Thursday, July 25, 2013

Installing and Configuring Hadoop in Fully Distributed Mode

For setting up a multi-node cluster, You first need to learn and understand setting up a pseudo distributed cluster. You can go thru my earlier blog by clicking in here to learn this process. 

Now that You know how to set up a pseudo distributed Hadoop cluster, You can do the below steps to build your multimode cluster. I will mention the process of setting up a two node cluster here with a "master" and a "slave" machine. The master is where the name node and job tracker runs and is the single point of interaction and failure in the cluster. The slaves run data node and task tracker and act as per the direction of the hdfs and map reduce master. You can use this process to scale up to as many nodes as You want.

1. Pick Your 2nd computer which You want to make as "the slave" in the cluster. We will call it "slave". Find out its ip address issuing the ifconfig command in the terminal. If you are in a wifi LAN to set up your cluster and if Your ip address is set to DHCP and changes frequently everytime You login, then You may consider setting up a static ip address as done for the master node in my previous tutorial. Click here to go to the blog to set up static ip address.

2. Do steps 1, 2, 3, 4, 5, 6 of pseudo-distributed cluster set-up process blog on the slave machine. The hostname on this machine should be set as "slave".

3. Define the slave machine in the /etc/hosts file of the master and vice versa.

4. scp the slave machine's id_rsa.pub key generated in step 5, to the master machine.
On Slave: $ scp -r .ssh/id_rsa.pub hduser@master:/home/hduser/
It will ask you for the password of master machine's hduser account at this point.
Now Concatenate this id_rsa.pub of slave to the authorized_keys file of master.

* _EXCERPTED DATA_
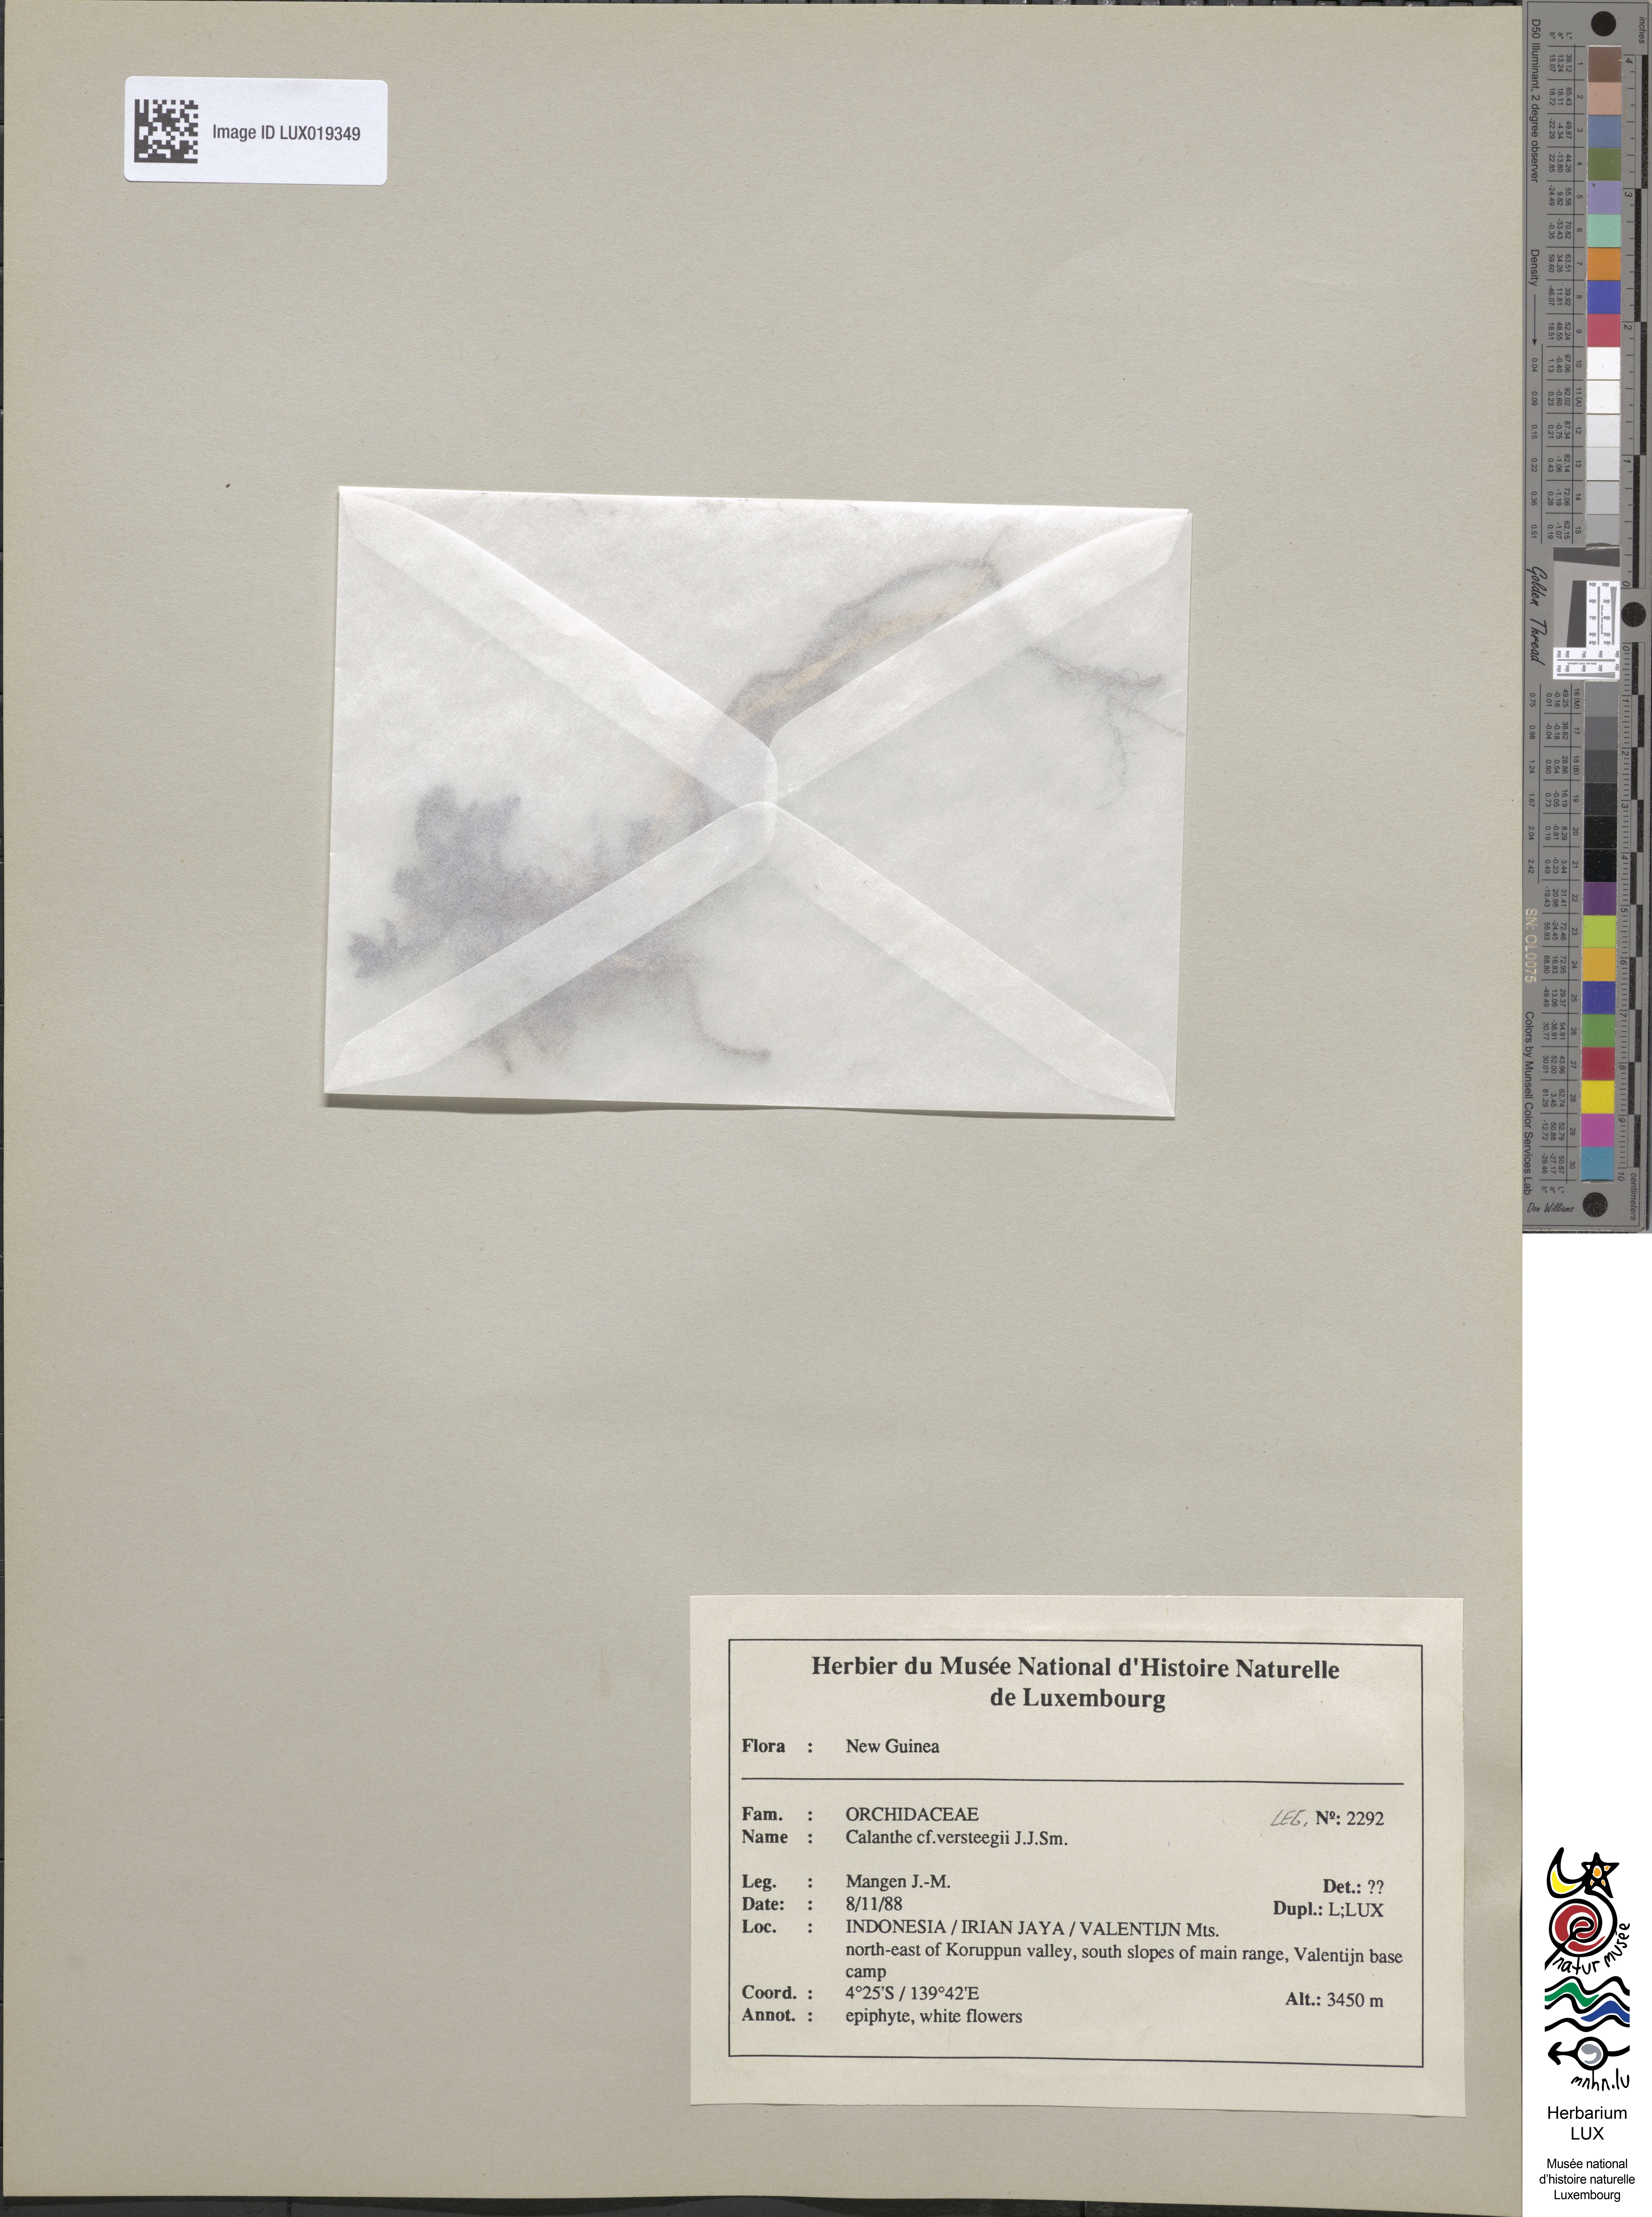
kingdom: Plantae
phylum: Tracheophyta
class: Liliopsida
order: Asparagales
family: Orchidaceae
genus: Calanthe
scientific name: Calanthe versteegii
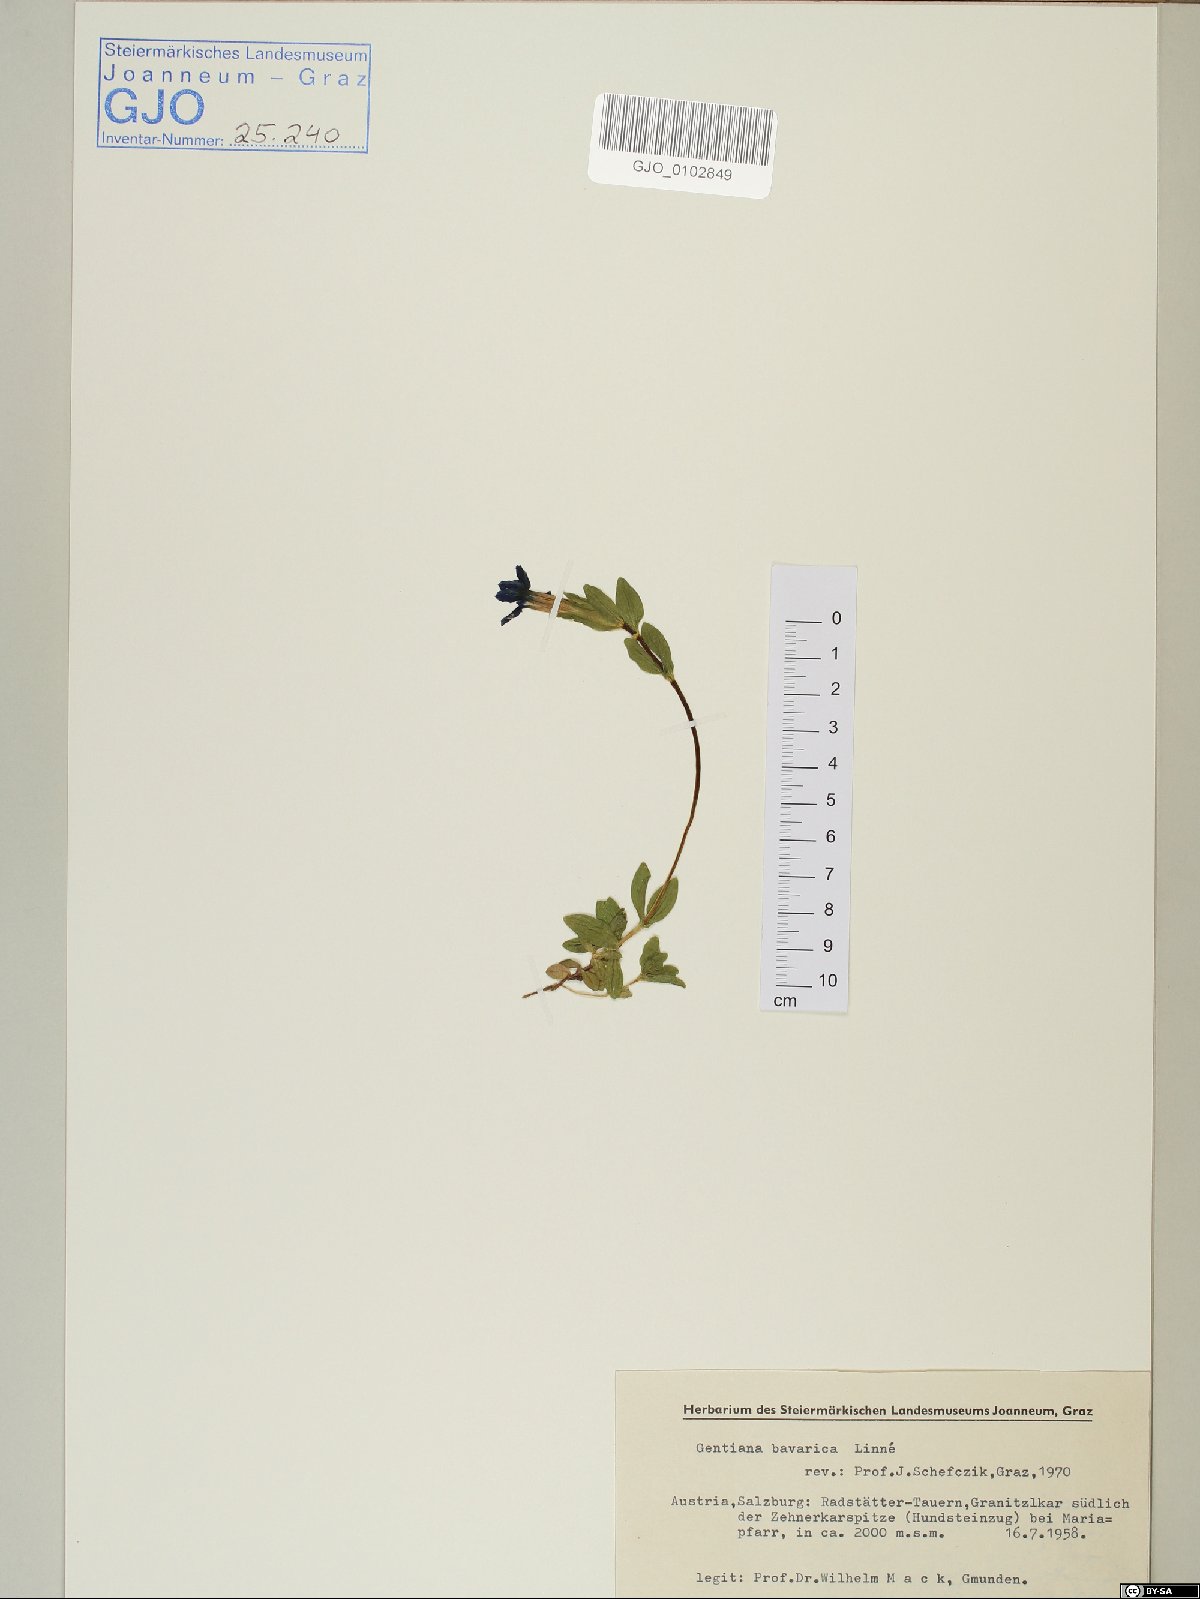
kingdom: Plantae
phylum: Tracheophyta
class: Magnoliopsida
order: Gentianales
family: Gentianaceae
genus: Gentiana
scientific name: Gentiana bavarica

* _INSTRUCTIONS_
**1.** Copy out the whole taxonomy listing line for line, but leave the pictures out of your answer.
**2.** Write what comes next in the Hadoop cluster setup text, picking up after its final sentence.

* _RESPONSE LIST_
**1.**
kingdom: Plantae
phylum: Tracheophyta
class: Liliopsida
order: Asparagales
family: Orchidaceae
genus: Calanthe
scientific name: Calanthe versteegii
kingdom: Plantae
phylum: Tracheophyta
class: Magnoliopsida
order: Gentianales
family: Gentianaceae
genus: Gentiana
scientific name: Gentiana bavarica

**2.**
On Master: cat $HOME/id_rsa.pub >> $HOME/.ssh/authorized_keys
On Master: $ rm -rf $HOME/id_rsa.pub
Now SCP the authorized_keys file from master to slave.
On Master:  $ scp -r .ssh/authorized_keys hduser@slave:/home/hduser/.ssh/
It will ask you for a password of the slave hduser account at this point.
After this step, the passwordless ssh communication is set up between your master and slave machine using hduser account. You can test it out by using the following commands
On slave(logging into hduser account): $ ssh master 
On master(logging onto hduser account): $ssh slave
SSH login to the other system won't need a password now and the two systems can talk to each other.

5. Now on the master machine where you had set up your pseudo cluster, make the below changes:
  • Add "slave" to the hadoop/conf/slaves file. Let master continue to be listed there, so that a data node and a task tracker runs on the master machine too. The slave nodes have to mentioned in the slaves file, one slave per line.
  • Change the dfs.replication property in hdfs-site.xml file from 1 to 2. So 2 copies of each block is going to be stored in the cluster redundantly.

6. Now scp the entire /home/hduser/bigdata/hadoop/ directory from master to slave computer. 
On Master: $ scp -r bigdata/hadoop/* hduser@slave:/home/hduser/bigdata/hadoop/ 
Note that the absolute path of the hadoop home should remain same in both machines. Also the below directory structure should be present in the slave as in the master:

- bigdata (our main bigdata projects related directory)
      - hadoop (Hadoop App Folder. This one is scp 'ed from the master.)
      - hadoopdata (data directory)
         - name (dfs.name.dir points to this directory)
         - data (dfs.data.dir points to this directory)
         - tmp  (hadoop.tmp.dir points to this directory)

7. Clear the masters and slaves file in the slave machine.

8. Now clear the $HOME/bigdata/hadoopdata/data directory in both the machines.
$ rm -rf $HOME/bigdata/hadoop/data 

9. Format the namenode on master machine:
On Master: $ hadoop namenode -format

Now Your cluster is ready to hadoop to run in fully distributed mode. You can run the start-all.sh in your master machine. It will start the name node, data node, job tracker, secondary name node, task tracker daemons in the master and start a data node and a task tracker in the slave machine. You can check the url master:50070 for name node administration and master:50030 for map reduce administration. After You are done with your hadoop work, dont forget to issue the stop-all.sh on the master node to stop the daemons running on the cluster.

35 comments:

  1. Hi,i hope to your information really understand.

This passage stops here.